Problem to solve:
Could you write out the listing below exactly as it stands, leaving out the pictures?

Data block:
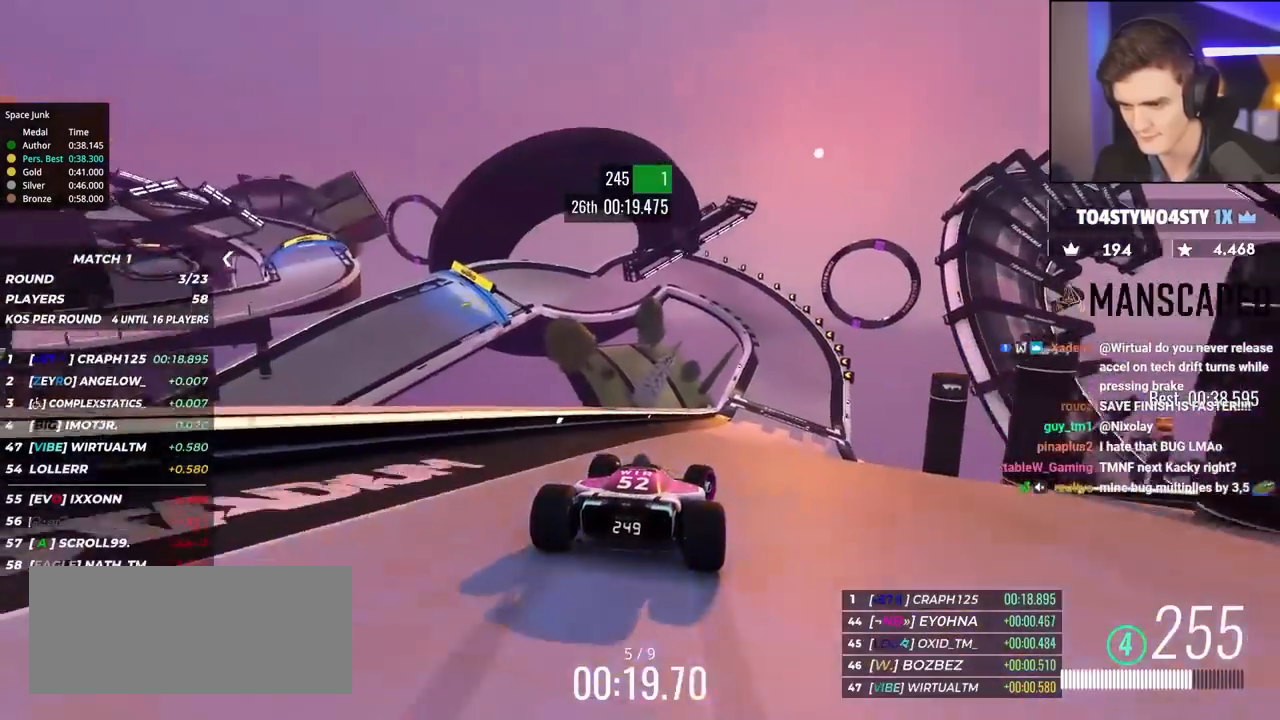
{"keys": ["up"], "events": [[234, "right", "up"]]}
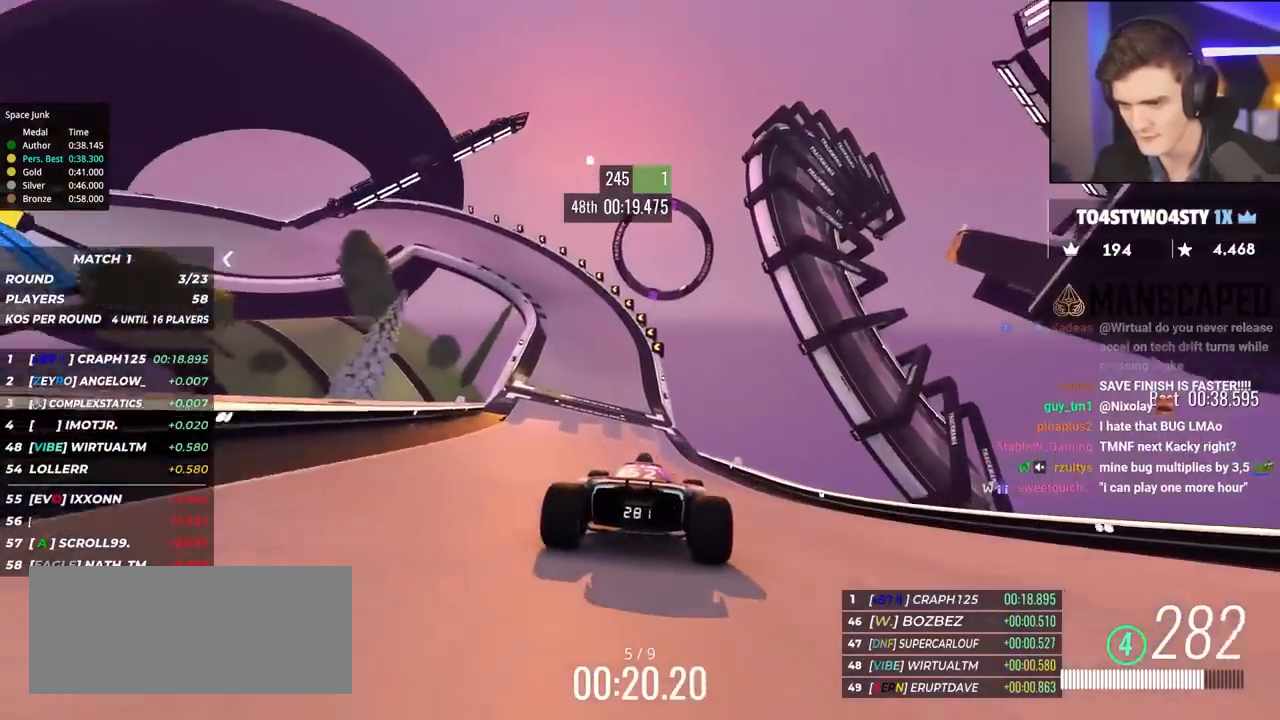
{"keys": ["left", "up"], "events": [[17, "left", "down"], [167, "left", "up"], [217, "left", "down"]]}
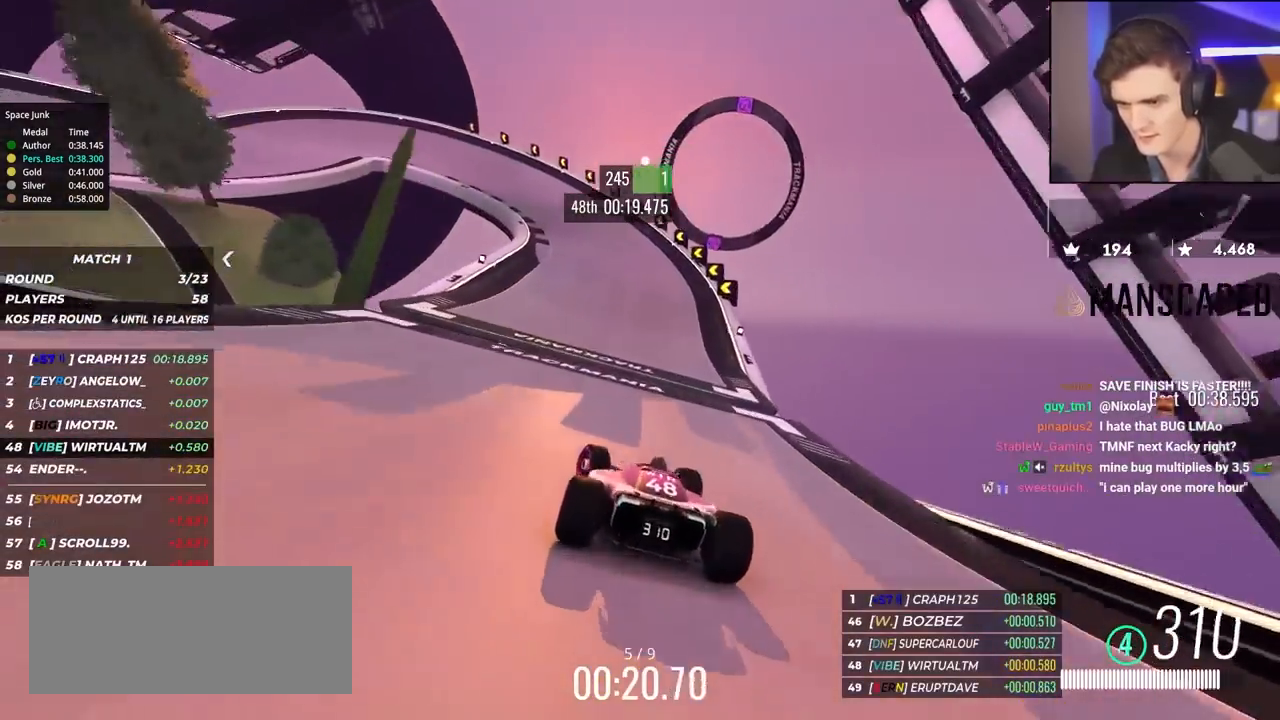
{"keys": ["brake", "left", "up"], "events": [[84, "brake", "down"]]}
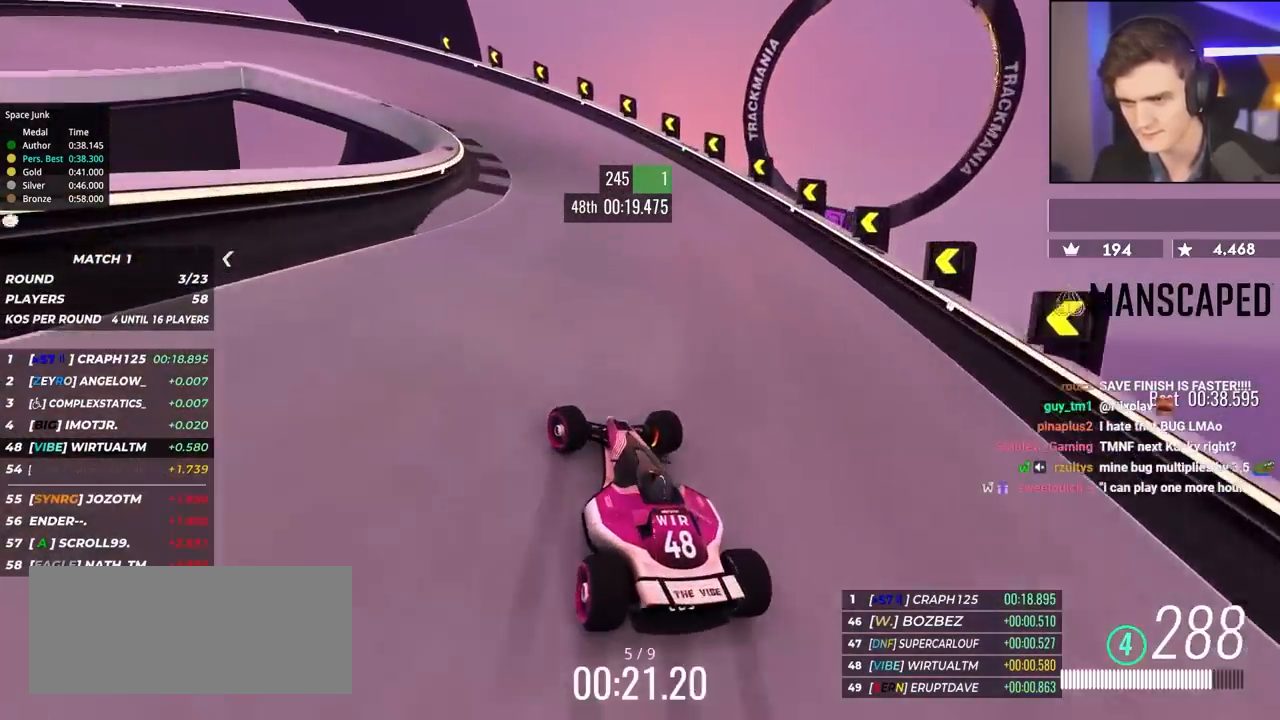
{"keys": ["left", "up"], "events": [[150, "up", "up"], [234, "brake", "up"], [250, "up", "down"]]}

Exercise solution:
{"keys": ["up"], "events": [[234, "right", "up"]]}
{"keys": ["left", "up"], "events": [[17, "left", "down"], [167, "left", "up"], [217, "left", "down"]]}
{"keys": ["brake", "left", "up"], "events": [[84, "brake", "down"]]}
{"keys": ["left", "up"], "events": [[150, "up", "up"], [234, "brake", "up"], [250, "up", "down"]]}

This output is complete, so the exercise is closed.